Table E.1. Reserved Exit Codes
Exit Code Number | Meaning | Example | Comments |
---|---|---|---|
1 | Catchall for general errors | let "var1 = 1/0" | Miscellaneous errors, such as “divide by zero” and other impermissible operations |
2 | Misuse of shell builtins (according to Bash documentation) | empty_function() {} | Missing keyword or command, or permission problem (and diff return code on a failed binary file comparison). |
126 | Command invoked cannot execute | /dev/null | Permission problem or command is not an executable |
127 | “command not found” | illegal_command | Possible problem with $PATH or a typo |
128 | Invalid argument to exit | exit 3.14159 | exit takes only integer args in the range 0 - 255 (see first footnote) |
128+n | Fatal error signal “n” | kill -9 $PPID of script | $? returns
137 (128 + 9) |
130 | Script terminated by Control-C | Ctl-C | Control-C is fatal error signal 2, (130 = 128 + 2, see above) |
255* | Exit status out of range | exit -1 | exit takes only integer args in the range 0 - 255 |
According to the above table, exit codes 1 - 2, 126 - 165, and 255 [144] have special meanings, and should therefore be avoided for user-specified exit parameters.
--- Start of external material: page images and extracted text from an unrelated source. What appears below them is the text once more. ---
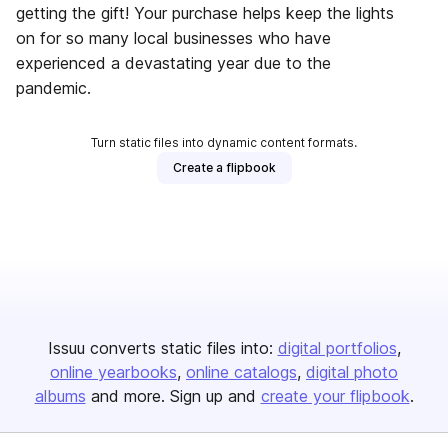
getting the gift! Your purchase helps keep the lights
on for so many local businesses who have
experienced a devastating year due to the
pandemic.
Turn static files into dynamic content formats.
Create a flipbook
Issuu converts static files into:
digital portfolios
online yearbooks
online catalogs
digital photo
albums
and more. Sign up and
create your flipbook
.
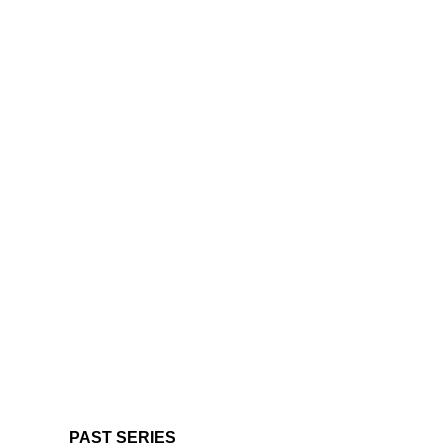
PAST SERIES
Ending a script with exit 127 would certainly cause confusion when troubleshooting (is the error code a “command not found” or a user-defined one?). However, many scripts use an exit 1 as a general bailout-upon-error. Since exit code 1 signifies so many possible errors, it is not particularly useful in debugging.
There has been an attempt to systematize exit status numbers
(see /usr/include/sysexits.h
),
but this is intended for C and C++ programmers. A similar
standard for scripting might be appropriate. The author of
this document proposes restricting user-defined exit codes to
the range 64 - 113 (in addition to
0, for success), to conform with
the C/C++ standard. This would allot 50 valid codes, and make
troubleshooting scripts more straightforward.
[145]
All user-defined exit codes in the accompanying examples to
this document conform to this standard, except where overriding
circumstances exist, as in Example 9.2, “Timed Input”.
Issuing a $? from the command-line after a shell script exits gives results consistent with the table above only from the Bash or sh prompt. Running the C-shell or tcsh may give different values in some cases.
[144] Out of range exit values can result in unexpected exit codes. An exit value greater than 255 returns an exit code modulo 256. For example, exit 3809 gives an exit code of 225 (3809 % 256 = 225).
[145] An update of /usr/include/sysexits.h
allocates previously unused exit codes from 64
- 78. It may be anticipated that the range of
unallotted exit codes will be further restricted in the future.
The author of this document will not do
fixups on the scripting examples to conform to the changing
standard. This should not cause any problems, since there
is no overlap or conflict in usage of exit codes between
compiled C/C++ binaries and shell scripts.